**SUPPLIED RECORDS:**
● ● ● ● ● ● ●
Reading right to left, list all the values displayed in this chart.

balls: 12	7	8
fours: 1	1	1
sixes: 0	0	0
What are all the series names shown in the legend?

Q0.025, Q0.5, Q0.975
● ● ● ● ● ● ●
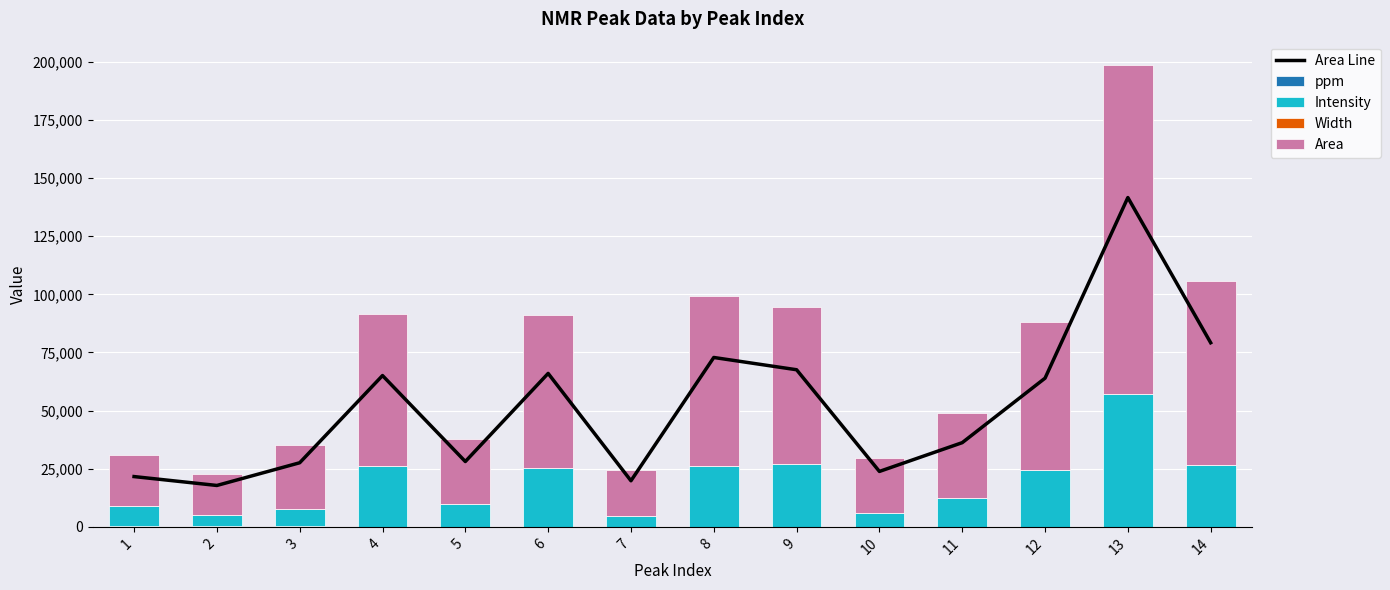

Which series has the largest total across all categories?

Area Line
● ● ● ● ● ● ●
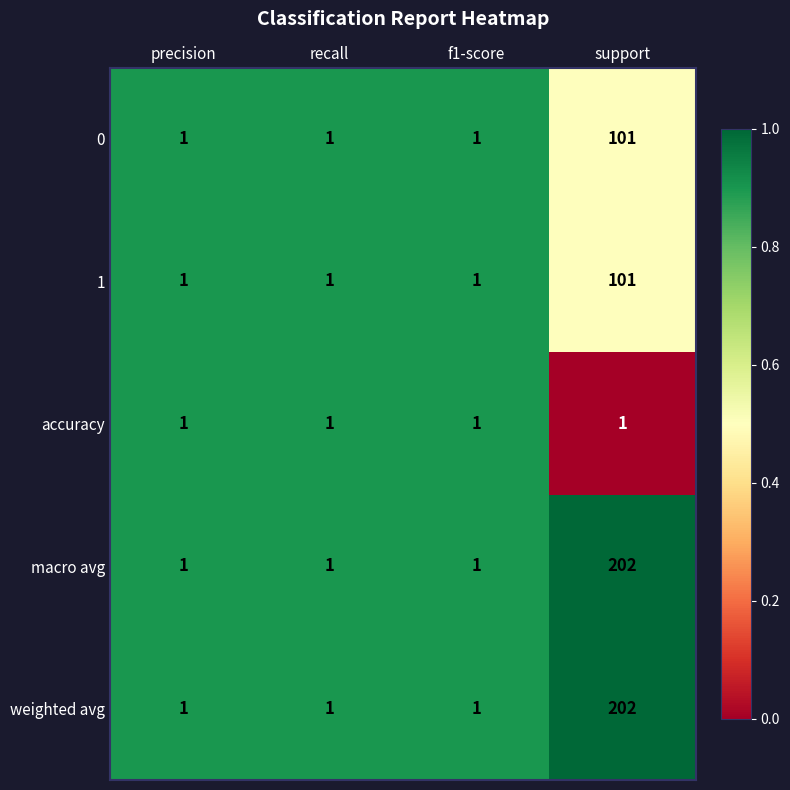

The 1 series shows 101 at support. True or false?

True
● ● ● ● ● ● ●
**DESCRIPTION OF THE TASK:** Copy out the lines of the items word for word, from the line with "Reading right to" up to and including the line with "What are all".

**FINISHED TASK:**
Reading right to left, list all the values displayed in this chart.

balls: 12	7	8
fours: 1	1	1
sixes: 0	0	0
What are all the series names shown in the legend?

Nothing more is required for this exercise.